Besides being lazy, the boy is an idiot. He goes to work for a sorcerer on the promise of easy money, to enter a cave full of treasure and retrieve an old lamp. Why it does not occur to Aladdin that this was a setup, I don’t know. Of course it is, and the sorcerer double crosses him in a seriously predictable way. Our questionable hero is trapped alone in a dark cave, and at least in the version of the story that I first read, he tackles this problem by sitting down to have a good cry. No, really.
Of course, the ring he’d gotten from the sorcerer gets rubbed during his tear-fest, releasing a genie, that carries him and the lamp home. In the original story, there are no limits to the number of wishes the guy can get, just to the powers of the genie itself, and the genie of the ring is only a minor guy. Still, he’s pretty darn powerful for a poor kid to own, even before his mother cleans the lamp and they find they have two genies.Aladdin spends the next several days righting the wrongs in his community and pampering his diligent mother. Unfortunately, not so much. It’s ordering delicacies of food and luxurious clothes that take up his time, before the princess decides to come visit the town.
In the Disney version, she escapes the palace and goes to see what normal life is like. In the original, she wants to go to the baths in town, so everyone is ordered to stay in their homes with the windows shut so no one can even glimpse her beauty, doing so is punishable by death. So our fine, upstanding, young hero sneaks into the baths to see her. Since even princesses bathe in the nude, he certainly does get to see her, and decides he is in love. Probably lust, since they’ve never even exchanged a word or a glance and he’s a creepy stalker, but I guess this was deemed romantic by someone.

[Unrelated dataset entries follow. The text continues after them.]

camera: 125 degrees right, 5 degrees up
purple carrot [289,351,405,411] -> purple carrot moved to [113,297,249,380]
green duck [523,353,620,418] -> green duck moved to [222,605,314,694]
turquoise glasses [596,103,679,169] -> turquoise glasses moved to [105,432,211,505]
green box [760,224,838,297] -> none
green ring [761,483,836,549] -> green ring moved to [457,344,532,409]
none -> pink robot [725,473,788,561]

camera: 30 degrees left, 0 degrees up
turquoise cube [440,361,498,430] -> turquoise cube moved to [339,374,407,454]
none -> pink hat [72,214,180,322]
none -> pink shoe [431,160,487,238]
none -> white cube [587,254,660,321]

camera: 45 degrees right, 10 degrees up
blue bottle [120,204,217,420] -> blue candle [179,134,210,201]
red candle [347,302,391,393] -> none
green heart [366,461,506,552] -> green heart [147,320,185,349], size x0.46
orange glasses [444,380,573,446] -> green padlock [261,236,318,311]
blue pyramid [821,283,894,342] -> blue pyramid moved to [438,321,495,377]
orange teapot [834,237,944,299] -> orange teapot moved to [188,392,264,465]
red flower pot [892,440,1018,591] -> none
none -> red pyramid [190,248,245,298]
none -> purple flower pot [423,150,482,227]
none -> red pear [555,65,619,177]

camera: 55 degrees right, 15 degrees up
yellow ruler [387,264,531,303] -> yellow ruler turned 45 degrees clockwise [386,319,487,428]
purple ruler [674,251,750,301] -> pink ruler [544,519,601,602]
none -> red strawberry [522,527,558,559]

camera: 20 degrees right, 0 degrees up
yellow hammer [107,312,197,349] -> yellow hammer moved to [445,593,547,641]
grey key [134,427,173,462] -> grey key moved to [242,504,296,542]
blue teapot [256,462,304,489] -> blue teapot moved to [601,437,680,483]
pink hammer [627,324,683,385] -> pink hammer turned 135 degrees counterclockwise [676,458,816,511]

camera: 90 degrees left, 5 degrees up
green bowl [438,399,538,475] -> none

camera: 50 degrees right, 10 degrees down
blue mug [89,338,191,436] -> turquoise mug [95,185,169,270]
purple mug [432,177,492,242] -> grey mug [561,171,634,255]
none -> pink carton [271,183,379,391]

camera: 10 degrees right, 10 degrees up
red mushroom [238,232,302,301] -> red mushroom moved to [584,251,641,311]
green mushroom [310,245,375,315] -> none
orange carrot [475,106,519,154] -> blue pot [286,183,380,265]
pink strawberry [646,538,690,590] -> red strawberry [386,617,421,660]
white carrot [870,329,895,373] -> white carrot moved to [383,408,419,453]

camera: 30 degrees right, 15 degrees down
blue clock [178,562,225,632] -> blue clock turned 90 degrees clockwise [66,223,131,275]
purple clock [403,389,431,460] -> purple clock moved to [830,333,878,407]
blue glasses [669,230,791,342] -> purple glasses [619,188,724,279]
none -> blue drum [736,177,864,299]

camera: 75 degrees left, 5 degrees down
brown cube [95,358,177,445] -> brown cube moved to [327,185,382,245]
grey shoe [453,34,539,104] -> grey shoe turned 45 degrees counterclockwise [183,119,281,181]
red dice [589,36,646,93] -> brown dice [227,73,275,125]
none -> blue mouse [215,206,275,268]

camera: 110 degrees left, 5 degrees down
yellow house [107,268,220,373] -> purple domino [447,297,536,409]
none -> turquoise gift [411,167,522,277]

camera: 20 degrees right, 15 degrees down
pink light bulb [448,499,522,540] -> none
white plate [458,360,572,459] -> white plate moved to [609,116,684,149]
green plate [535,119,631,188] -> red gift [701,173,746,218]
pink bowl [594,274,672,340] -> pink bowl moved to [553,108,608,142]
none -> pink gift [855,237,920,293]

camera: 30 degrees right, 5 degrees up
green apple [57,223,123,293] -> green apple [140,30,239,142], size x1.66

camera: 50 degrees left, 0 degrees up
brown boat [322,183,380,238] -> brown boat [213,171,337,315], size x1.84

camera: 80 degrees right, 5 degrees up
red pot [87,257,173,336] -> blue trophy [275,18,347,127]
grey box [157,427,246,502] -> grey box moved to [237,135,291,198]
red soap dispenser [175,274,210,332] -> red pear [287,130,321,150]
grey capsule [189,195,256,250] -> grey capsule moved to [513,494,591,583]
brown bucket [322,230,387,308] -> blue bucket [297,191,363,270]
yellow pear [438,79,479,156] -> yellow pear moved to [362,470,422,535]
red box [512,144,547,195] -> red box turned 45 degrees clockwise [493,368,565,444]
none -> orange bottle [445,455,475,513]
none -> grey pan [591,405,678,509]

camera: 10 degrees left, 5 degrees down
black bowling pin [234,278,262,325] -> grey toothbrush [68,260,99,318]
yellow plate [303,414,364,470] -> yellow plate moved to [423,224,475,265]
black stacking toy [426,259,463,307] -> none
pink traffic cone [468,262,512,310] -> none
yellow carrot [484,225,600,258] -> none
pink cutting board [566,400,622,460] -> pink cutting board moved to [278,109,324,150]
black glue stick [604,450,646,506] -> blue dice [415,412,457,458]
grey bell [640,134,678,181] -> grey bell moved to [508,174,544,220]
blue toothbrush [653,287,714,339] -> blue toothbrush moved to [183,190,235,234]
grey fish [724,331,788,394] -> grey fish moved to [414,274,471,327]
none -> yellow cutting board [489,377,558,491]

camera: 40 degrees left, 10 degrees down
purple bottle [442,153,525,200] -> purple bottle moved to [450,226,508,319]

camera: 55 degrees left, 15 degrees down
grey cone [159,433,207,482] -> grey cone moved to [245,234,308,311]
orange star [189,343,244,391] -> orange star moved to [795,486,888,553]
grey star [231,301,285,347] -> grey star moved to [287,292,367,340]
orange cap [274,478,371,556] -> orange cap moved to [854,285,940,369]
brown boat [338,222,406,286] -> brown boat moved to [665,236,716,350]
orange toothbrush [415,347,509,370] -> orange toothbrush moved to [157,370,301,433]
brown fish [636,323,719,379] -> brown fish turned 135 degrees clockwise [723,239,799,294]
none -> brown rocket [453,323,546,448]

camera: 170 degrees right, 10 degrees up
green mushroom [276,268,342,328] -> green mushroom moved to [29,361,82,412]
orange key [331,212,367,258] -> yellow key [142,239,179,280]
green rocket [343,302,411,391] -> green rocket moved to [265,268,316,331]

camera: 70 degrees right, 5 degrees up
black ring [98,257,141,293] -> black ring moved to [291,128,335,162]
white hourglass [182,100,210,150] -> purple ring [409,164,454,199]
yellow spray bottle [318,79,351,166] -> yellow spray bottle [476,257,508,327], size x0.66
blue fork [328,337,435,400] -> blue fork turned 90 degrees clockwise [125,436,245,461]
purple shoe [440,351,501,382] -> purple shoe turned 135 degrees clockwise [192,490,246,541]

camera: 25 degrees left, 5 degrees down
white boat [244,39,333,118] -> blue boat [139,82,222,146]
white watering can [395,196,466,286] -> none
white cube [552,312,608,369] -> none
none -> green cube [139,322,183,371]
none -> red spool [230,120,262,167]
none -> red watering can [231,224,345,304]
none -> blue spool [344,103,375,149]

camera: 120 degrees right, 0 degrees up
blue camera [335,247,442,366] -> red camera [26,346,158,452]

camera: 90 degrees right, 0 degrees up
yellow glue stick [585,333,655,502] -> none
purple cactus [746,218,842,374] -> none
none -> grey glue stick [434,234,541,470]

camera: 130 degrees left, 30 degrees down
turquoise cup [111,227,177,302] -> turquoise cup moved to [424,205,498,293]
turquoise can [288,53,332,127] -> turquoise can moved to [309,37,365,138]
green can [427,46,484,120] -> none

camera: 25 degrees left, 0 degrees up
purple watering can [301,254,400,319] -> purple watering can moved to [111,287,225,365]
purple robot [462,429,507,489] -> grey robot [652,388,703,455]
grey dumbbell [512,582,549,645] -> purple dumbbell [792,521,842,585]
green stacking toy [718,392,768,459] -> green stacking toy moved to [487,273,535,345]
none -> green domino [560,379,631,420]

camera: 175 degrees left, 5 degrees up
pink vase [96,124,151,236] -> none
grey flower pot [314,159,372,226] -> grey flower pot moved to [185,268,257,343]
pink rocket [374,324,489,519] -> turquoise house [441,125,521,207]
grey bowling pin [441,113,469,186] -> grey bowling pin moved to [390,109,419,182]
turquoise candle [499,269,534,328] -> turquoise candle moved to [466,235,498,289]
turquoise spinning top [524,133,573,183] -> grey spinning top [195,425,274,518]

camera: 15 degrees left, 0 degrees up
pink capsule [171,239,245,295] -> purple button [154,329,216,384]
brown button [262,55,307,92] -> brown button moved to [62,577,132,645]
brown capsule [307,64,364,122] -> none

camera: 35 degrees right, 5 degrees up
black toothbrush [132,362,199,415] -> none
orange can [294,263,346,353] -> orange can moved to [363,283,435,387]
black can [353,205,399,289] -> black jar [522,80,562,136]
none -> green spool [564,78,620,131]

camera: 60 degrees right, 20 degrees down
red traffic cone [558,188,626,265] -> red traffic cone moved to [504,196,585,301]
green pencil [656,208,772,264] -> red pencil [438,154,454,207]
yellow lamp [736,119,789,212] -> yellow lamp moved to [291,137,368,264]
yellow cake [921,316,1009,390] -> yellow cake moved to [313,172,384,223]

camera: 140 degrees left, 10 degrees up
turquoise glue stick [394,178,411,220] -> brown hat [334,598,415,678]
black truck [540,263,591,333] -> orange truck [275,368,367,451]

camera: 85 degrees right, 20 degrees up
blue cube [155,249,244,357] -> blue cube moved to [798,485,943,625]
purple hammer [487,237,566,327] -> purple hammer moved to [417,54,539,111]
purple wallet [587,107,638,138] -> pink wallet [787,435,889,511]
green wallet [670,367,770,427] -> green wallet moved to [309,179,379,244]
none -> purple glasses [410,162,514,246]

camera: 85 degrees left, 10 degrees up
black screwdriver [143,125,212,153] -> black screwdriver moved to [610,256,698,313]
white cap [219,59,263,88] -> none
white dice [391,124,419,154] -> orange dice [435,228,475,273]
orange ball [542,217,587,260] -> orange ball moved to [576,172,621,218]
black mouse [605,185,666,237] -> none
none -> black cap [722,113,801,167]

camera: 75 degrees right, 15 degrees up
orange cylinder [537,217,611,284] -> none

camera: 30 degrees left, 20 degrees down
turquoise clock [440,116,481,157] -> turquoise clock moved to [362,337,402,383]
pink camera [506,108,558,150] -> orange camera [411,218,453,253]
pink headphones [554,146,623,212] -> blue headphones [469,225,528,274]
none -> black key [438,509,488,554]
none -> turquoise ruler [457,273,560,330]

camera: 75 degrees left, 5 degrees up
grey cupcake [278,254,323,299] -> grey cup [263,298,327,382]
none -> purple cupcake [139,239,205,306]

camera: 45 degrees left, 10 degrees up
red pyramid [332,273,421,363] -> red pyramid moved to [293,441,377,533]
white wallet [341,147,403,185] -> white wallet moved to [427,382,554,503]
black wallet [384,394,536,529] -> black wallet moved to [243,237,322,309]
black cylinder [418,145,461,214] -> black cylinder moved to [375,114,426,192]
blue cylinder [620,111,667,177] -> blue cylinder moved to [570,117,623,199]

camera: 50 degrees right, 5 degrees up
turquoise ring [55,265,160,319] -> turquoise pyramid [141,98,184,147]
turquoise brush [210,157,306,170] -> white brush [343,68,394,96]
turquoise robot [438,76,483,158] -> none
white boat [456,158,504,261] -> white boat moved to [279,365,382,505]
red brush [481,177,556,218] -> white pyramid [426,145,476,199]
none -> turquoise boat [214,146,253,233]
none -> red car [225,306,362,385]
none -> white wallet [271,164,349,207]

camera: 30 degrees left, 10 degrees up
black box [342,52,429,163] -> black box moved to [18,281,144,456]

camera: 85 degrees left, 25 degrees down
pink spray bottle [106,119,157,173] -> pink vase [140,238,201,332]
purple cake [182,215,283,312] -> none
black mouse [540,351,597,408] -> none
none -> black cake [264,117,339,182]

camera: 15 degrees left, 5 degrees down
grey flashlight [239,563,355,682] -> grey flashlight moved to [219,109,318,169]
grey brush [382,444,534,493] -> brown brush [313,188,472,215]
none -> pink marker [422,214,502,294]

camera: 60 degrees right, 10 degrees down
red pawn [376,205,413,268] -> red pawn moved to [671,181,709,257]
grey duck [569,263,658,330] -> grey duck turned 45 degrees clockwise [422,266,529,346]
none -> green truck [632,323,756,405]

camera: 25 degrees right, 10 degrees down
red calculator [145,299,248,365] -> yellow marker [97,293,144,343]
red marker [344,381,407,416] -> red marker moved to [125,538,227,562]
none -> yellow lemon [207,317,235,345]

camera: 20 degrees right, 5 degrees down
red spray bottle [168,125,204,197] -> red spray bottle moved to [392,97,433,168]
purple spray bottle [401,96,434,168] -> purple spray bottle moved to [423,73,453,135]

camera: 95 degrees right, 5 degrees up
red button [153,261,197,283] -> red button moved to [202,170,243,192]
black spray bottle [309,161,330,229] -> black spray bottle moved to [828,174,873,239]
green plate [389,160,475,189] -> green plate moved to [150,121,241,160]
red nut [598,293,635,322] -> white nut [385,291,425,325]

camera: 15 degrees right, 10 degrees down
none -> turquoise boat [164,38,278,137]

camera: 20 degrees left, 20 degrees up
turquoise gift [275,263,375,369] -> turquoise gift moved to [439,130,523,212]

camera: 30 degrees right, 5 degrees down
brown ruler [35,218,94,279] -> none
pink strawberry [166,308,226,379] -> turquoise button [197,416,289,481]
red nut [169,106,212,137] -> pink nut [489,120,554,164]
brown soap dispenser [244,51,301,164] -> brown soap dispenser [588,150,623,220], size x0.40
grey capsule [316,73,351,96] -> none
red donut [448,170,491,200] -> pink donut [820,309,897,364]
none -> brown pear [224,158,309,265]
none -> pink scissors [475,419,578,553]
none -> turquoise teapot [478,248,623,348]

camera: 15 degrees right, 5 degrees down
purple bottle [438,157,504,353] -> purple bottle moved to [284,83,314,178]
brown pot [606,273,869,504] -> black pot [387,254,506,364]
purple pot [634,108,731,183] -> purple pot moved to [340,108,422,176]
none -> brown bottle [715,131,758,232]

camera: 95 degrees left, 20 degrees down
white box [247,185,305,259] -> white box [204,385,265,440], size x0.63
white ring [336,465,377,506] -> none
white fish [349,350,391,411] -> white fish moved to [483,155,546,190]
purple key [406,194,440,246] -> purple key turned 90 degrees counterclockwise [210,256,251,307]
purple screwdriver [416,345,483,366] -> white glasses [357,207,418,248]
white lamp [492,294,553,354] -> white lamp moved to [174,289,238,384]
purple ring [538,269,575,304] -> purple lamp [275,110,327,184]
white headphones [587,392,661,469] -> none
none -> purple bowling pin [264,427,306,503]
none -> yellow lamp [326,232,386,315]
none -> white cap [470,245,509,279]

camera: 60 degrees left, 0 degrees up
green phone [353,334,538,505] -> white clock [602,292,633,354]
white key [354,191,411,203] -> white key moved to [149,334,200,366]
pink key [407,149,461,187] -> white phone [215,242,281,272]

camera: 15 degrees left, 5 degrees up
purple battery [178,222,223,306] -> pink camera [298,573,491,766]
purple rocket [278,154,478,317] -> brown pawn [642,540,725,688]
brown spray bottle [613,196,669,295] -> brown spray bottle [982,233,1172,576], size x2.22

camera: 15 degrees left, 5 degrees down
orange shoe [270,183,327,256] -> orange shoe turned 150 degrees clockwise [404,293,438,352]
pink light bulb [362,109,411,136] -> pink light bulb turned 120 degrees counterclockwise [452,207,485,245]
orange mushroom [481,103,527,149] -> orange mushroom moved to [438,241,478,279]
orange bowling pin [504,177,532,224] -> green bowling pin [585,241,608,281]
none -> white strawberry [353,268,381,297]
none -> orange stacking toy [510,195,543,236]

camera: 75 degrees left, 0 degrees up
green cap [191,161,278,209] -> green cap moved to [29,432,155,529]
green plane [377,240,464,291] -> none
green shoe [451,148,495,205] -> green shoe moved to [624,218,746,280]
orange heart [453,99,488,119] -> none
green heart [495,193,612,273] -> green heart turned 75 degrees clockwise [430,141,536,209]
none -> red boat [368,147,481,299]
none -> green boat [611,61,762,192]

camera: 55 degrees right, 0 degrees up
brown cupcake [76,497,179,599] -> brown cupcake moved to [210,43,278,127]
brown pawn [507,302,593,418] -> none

Unfortunately before he could woo her, she was married to the grand vizier’s son. Logical and loving man that he was, though she didn’t know him from Adam, he had the genie kidnap her and her brand new spouse on their wedding night, and every night thereafter. Each night he’d have a genie lock the boy up in the tiny outhouse, while he would lie on the bed with the princess, with a sword between them, but never say a word. Eventually they could take it no longer and asked to have the marriage anulled.
There are a lot more adventures and misadventures, but in not one of them does Aladdin prove to be anything more than a self-centered twit. Weirdly, he might have been a fraud all along, as his story got added to the Arabian nights in the 1800’s by a Frenchman that claimed to have heard it in his travels. No evidence of the story prior to that point has been found.
I guess that’s one way to get published.